Stated goal:
Pick up the film review passage below after its final sentence and continue it in the same voice.

Source passage:

******************************

However, she is also a part of an interesting contrast in the film between the
USA and Pakistan. Most of the flashbacks to Pakistan in Changez’s story concern
his family. Family values are central to his identity. At one point, when he is
still a successful Wall Street analyst, he returns to Pakistan for his sister’s
wedding: but also to secretly give money to his mother to pay for the ceremony.
The hold of family and Islamic culture is suggested even when he is completely
embroiled in his new world: at a barbecue in Central Park with colleagues he
surreptitiously drops the sausage [presumably pork] into a waste bin.
Family values are consciously lacking in the world of New
York. Erica suffers guilt over her involvement in the death of a previous
boyfriend; she is luke-warm when Changez talks of marriage and children. We
meet her father, but her mother seems absent. Jim Cross (Kiefer Sutherland) is
Changez’s mentor at the Wall Street firm. We see him once outside the office at
his flat: where he and his servant/partner are coded as gay.
One strand in the story is Changez’s need for father
figures. There is his actual father in Lahore, Abu (Om Puri). Jim Cross acts as
a father figure as he rises up the echelons of the Wall Street firm. And at a
crucial moment in the film Changez meets a Turkish publisher in Istanbul, Nazmi
Kemal (Haluk Bilginer). Changez is there with Cross to close down a firm that
is losing money. Nazmi talks to Changez about his cultural loyalties [as a
cultural father] and through the metaphor of the Ottoman Empire’s use of the
janissaries – [Christian boys recruited
and indoctrinated to be warriors for the Ottomans in the late medieval period]
– the way the young man has become a subaltern for the exploiters. This is the
point that Changez refuses to implement Cross’s dictates and returns to
Pakistan, to his family, and to a radical ‘anti-USA’ position.
These contrasts are emphasised by the colour scheme. New
York is all cool colours. For much of
his time there Changez is hemmed in and blocked by screens, doors and
furniture. These latter increase in the post-‘9/11’ climate. Lahore is a much
warmer and more vital place: there are rich unsaturated colours. It is here
that we see the most vibrant sequence, an evening of Urdu singing, markedly
different from the upmarket exhibition space for Erica’s photographs. This
opening sequence is great, but it also includes crosscutting with a kidnapping
in a nearby street. And Lahore is also full of dark corners and noirish
shadows, presaging the later stages of the film.

******************************

Recorded information:
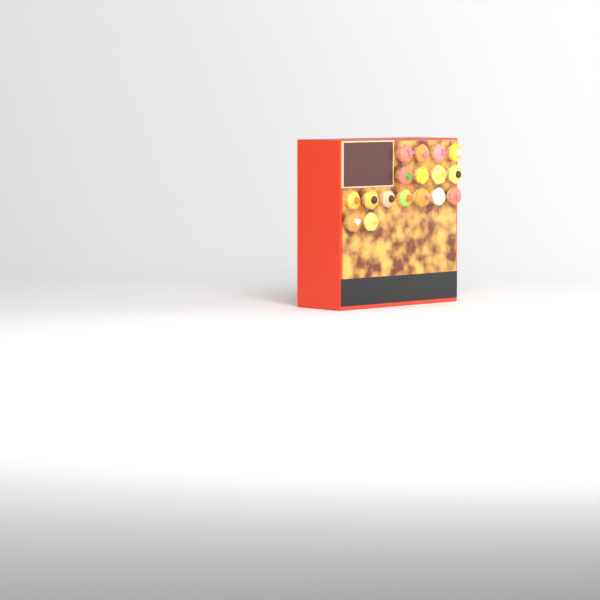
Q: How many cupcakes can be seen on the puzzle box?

******************************

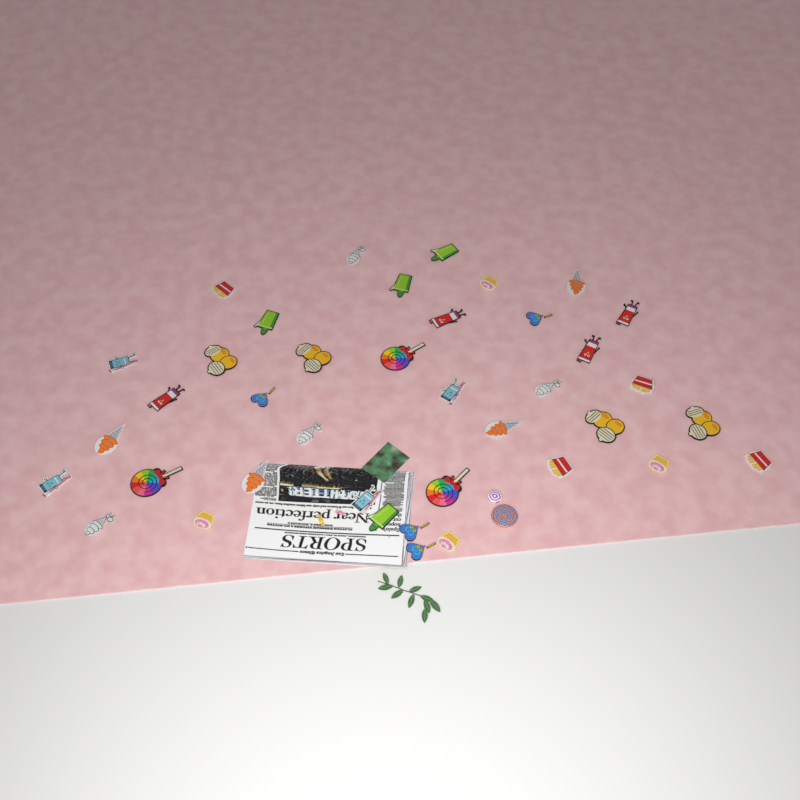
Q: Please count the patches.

******************************

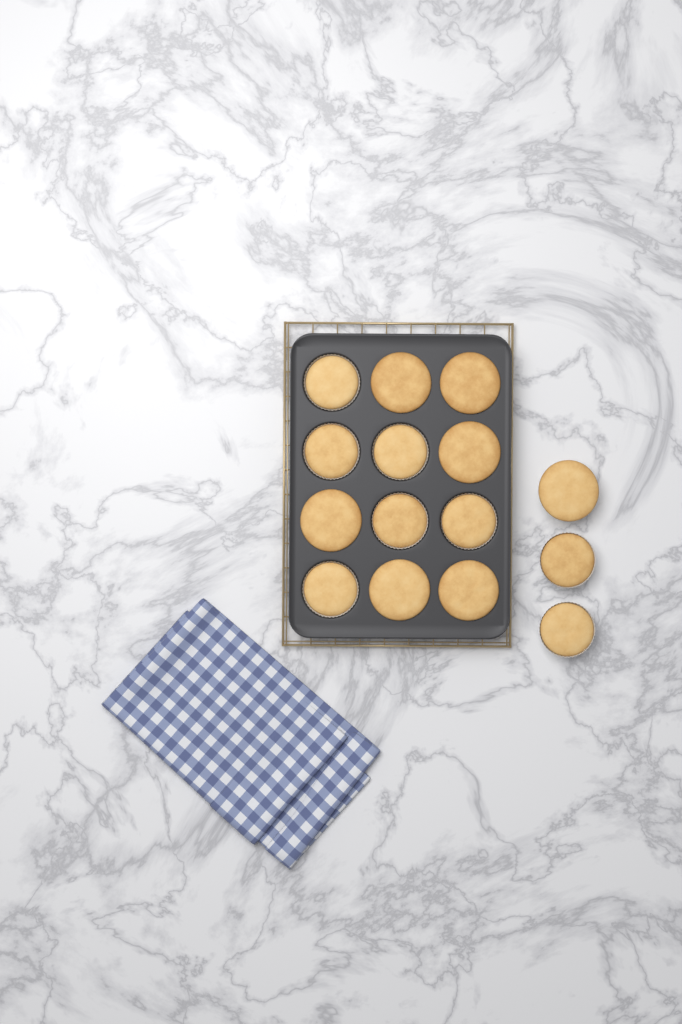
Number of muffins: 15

******************************

Task response:
The Sight & Sound review mentioned a number of other
‘9/11’ movies. One missed off this list, Lions for Lambs (2007) struck me as
the clearest parallel. Both films use conversation/s as a way of filling in a
character story and as a way of explaining the film’s plot. The conversation/s
also enable some presentation of arguments for and against the war in
Afghanistan. And both films use an approaching event as a way of developing an
escalating tension. In The Reluctant Fundamentalist this plot device
[apparently not in the novel] is the kidnapping of a US Professor at the
University by Islamic radicals. Because of his views and his connections
Changez is seen as likely to have some knowledge of the whereabouts of the
victim. As the conversation continues, with flashbacks and return to the
present, the suspicion grows that Bobby is an actually a CIA operative. Thus
the complexities increase. And this helps racket up the tension as a CIA listening
post is following the conversation.
The Reluctant Fundamentalists struck me as like Lions for
Lambs in another respect, its political project. Both films appear to offer
critical comments on recent US foreign policy, in both films this is
exemplified by the invasion and occupation of Afghanistan. Both films present
what one might call ‘Neo-liberal’ characters that represent the exploitative
and negative aspect of the USA. But both films are at pains to distance
themselves from any sympathy for Islamic fundamentalism. And in both cases the
rather generic representation of this fundamentalism shades over into the
traditional conventions of Hollywood, with Pakistani and Islamic characters
mainly seen as both ‘the other’ and a threat. It seems likely that this is a
much stronger emphasis in the film than in the book. Among the differences is
that the ‘Bobby’ character changes from tourist to CIA operative. And we both
hear his voice and see from his point-of-view: entirely absent from the book. A
crucial shot is of Changez on his mobile, watched by Bobby with the audience
aligned with Bobby.
This become clearer when one lists the actual violence
depicted in the film. On the Islamic side we have the ‘9/11’ attack on the Twin
Towers: the kidnapping: a murder: and the violent radical mob in which Bobby is
caught up. On the US side, we have a single shooting, which whilst it results
in a fatality is presented as accidental rather than deliberate. The shooting
also reinforces the sense of misunderstanding by characters rather than
deliberate manipulation. Cross believes that Changez has tipped off the
Islamist [as he saw him on his mobile phone]: later, in the CIA car, he
realises this was a mistake.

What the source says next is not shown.